Tree debris litters the ground alongside a levee in Natomas, California after the Army Corps ordered levees across the country to be stripped of plant life. Photo courtesy of Ron Stork.

Consider the humble tree. Not only are trees beautiful, but they also provide the air we breathe and create habitat for wildlife.

But that’s not all. Here, in California, trees alongside rivers and streams are essential to threatened and endangered animals such as Chinook salmon, Swainson’s hawks and even the easy to overlook valley elderberry longhorn beetle.

That’s because tree roots prevent soil from crumbling and muddying the waters. Their shade also helps to keep rivers fresh and cool.

Sadly, some 95 percent of riverside forests in the Golden State were cut down long ago to make way for our homes, offices, shopping centers, farms and other developments. The vestiges of these once great woods now exist as stands of trees on and near river levees, providing some of last riparian (river-related) habitats in the state. But soon even these holdouts could face the axe.

Riverside habitat under threat

The levee clear-cut policy could impact Swainson's hawks.

The Army Corps of Engineers has declared war on all plant life (except for some grasses) living alongside levees across the entire country. The new policy requires levee owners to clear cut tens of thousands of miles of levees in California alone–turning rivers into little more than barren channels.

The orders came in reaction to tragic levee failures in 2005 that claimed thousands of lives in New Orleans in the wake of Hurricane Katrina. The Army Corps says that the decision is an effort to improve public safety.

But there’s a big problem: Levee vegetation was not the cause of the flooding in New Orleans. And there’s almost no scientific evidence that trees jeopardize levee safety. In fact, many levees in California were actually designed to work in partnership with trees and other plants, whose root systems help to stabilize soils along the riverbanks, according to the Army Corps’ own scientific reviews.

Levee clear cut policy jeopardizes public safety

What’s worse, in a letter to the Army Corps, the California Department of Water Resources (which maintains California’s levees) and the California Department of Fish and Game write that the new policy would divert funding away from levees in need of crucial repairs, causing a real public safety concern.

Chinook salmon also depend on riverside trees for healthy habitat.
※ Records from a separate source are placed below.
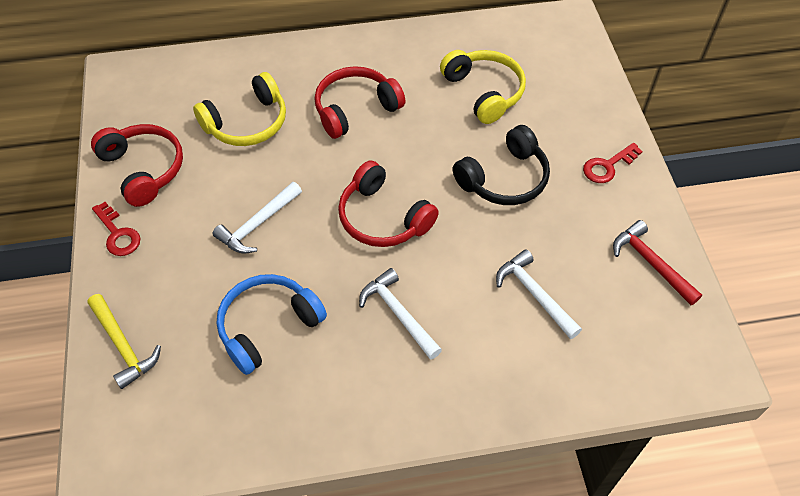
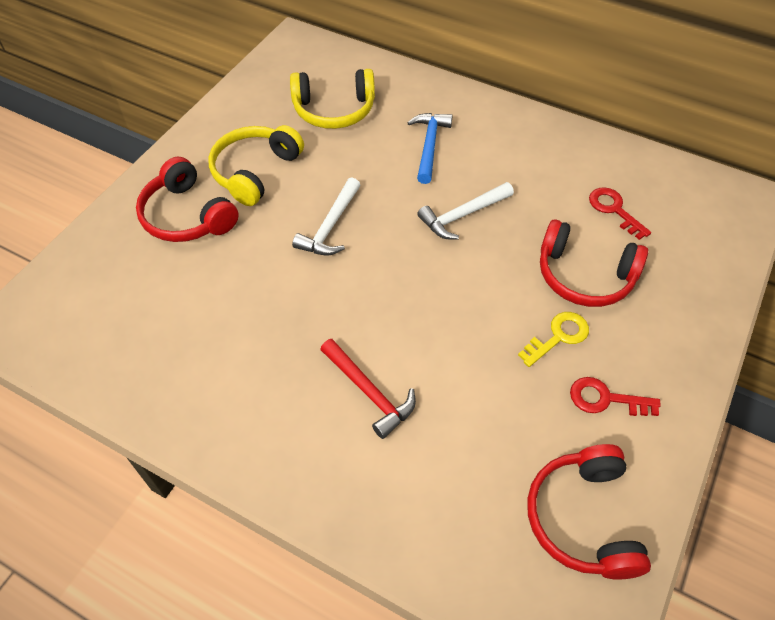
black headphones: 1 -> 0
blue hammer: 0 -> 1
blue headphones: 1 -> 0
white hammer: 3 -> 2
yellow hammer: 1 -> 0
yellow key: 0 -> 1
Despite the pleas for reason, the Army Corps has continued to march forward. In California, the trees have started to fall. That’s why Defenders and our conservation partners have jumped in front of the axe and asked a federal court to stop the Army Corps assault on California’s levees.

Levee safety can be achieved without clear cutting some of the surviving riverside forests in the Central Valley and destroying habitat for struggling species like salmon, steelhead trout and willow flycatchers. But it’s now up to the court to make sure the levee trees that don’t jeopardize our safety stay standing tall.